I am getting the following error while trying to save the RDD to HDFS
17/09/13 17:06:42 WARN TaskSetManager: Lost task 7340.0 in stage 16.0 (TID 100118, XXXXXX.com, executor 2358): java.io.IOException: Failing write. Tried pipeline recovery 5 times without success.
at org.apache.hadoop.hdfs.DFSOutputStream$DataStreamer.processDatanodeError(DFSOutputStream.java:865)
at org.apache.hadoop.hdfs.DFSOutputStream$DataStreamer.run(DFSOutputStream.java:401)
Suppressed: java.lang.IllegalArgumentException: Self-suppression not permitted
at java.lang.Throwable.addSuppressed(Throwable.java:1043)
at java.io.FilterOutputStream.close(FilterOutputStream.java:159)
at org.apache.hadoop.mapred.TextOutputFormat$LineRecordWriter.close(TextOutputFormat.java:108)
at org.apache.spark.SparkHadoopWriter.close(SparkHadoopWriter.scala:102)
at org.apache.spark.rdd.PairRDDFunctions$$anonfun$saveAsHadoopDataset$1$$anonfun$13$$anonfun$apply$8.apply$mcV$sp(PairRDDFunctions.scala:1218)
at org.apache.spark.util.Utils$.tryWithSafeFinallyAndFailureCallbacks(Utils.scala:1359)
at org.apache.spark.rdd.PairRDDFunctions$$anonfun$saveAsHadoopDataset$1$$anonfun$13.apply(PairRDDFunctions.scala:1218)
at org.apache.spark.rdd.PairRDDFunctions$$anonfun$saveAsHadoopDataset$1$$anonfun$13.apply(PairRDDFunctions.scala:1197)
at org.apache.spark.scheduler.ResultTask.runTask(ResultTask.scala:87)
at org.apache.spark.scheduler.Task.run(Task.scala:99)
at org.apache.spark.executor.Executor$TaskRunner.run(Executor.scala:282)
at java.util.concurrent.ThreadPoolExecutor.runWorker(ThreadPoolExecutor.java:1142)
at java.util.concurrent.ThreadPoolExecutor$Worker.run(ThreadPoolExecutor.java:617)
at java.lang.Thread.run(Thread.java:748)
[CIRCULAR REFERENCE:java.io.IOException: Failing write.

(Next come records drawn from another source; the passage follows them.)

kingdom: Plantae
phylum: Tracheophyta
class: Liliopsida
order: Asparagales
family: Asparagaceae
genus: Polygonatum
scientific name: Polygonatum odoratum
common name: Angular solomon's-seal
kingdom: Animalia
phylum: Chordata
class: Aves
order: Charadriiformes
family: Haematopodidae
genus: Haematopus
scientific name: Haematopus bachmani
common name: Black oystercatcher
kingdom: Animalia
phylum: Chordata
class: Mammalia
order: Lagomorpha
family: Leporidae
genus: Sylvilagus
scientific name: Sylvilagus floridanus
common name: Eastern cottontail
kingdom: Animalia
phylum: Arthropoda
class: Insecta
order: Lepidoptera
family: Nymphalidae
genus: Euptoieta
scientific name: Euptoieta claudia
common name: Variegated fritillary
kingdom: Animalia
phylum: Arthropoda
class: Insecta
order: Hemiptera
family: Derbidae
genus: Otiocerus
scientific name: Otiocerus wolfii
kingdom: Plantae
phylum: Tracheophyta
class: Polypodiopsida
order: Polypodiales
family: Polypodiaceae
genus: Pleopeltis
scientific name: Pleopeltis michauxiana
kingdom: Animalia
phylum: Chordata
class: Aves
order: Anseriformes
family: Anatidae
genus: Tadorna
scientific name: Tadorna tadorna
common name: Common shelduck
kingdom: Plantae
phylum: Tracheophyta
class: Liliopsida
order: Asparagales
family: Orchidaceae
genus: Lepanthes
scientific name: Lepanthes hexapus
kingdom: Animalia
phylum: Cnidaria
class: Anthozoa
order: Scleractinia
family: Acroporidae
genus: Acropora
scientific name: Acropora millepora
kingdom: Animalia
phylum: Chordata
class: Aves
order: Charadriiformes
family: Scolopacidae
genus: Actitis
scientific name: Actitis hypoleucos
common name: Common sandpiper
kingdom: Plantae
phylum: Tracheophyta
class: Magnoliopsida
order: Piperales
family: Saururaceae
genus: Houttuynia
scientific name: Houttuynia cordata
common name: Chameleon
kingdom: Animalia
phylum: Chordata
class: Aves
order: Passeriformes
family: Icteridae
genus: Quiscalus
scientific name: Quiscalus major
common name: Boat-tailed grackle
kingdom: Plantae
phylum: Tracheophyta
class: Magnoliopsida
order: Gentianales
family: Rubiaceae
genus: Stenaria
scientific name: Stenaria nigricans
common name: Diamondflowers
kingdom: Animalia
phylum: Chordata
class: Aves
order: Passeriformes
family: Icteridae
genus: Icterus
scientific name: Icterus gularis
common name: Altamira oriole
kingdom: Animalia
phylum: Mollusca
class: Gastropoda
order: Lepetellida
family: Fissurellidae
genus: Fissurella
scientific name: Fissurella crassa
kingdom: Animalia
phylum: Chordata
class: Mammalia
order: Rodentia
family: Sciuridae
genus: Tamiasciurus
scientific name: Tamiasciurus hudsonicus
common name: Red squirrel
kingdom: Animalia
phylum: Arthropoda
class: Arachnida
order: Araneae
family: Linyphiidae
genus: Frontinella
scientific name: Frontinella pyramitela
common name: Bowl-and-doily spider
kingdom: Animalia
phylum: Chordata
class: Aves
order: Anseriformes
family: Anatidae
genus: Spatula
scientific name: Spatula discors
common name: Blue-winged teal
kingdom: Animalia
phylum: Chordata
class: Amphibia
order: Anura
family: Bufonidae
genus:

Tried pipeline recovery 5 times without success.]
the final task in the stage is .saveAsTextFile()
, In the Spark UI i am able to see that other tasks prior to .saveAsTextFile()
finishes successfully. Using Spark 2.0.0 in YARN mode.
EDIT: I have already seen the answer on Spark: Self-suppression not permitted when writing big file to HDFS and i made sure that issues mentioned in that answer were not the case here.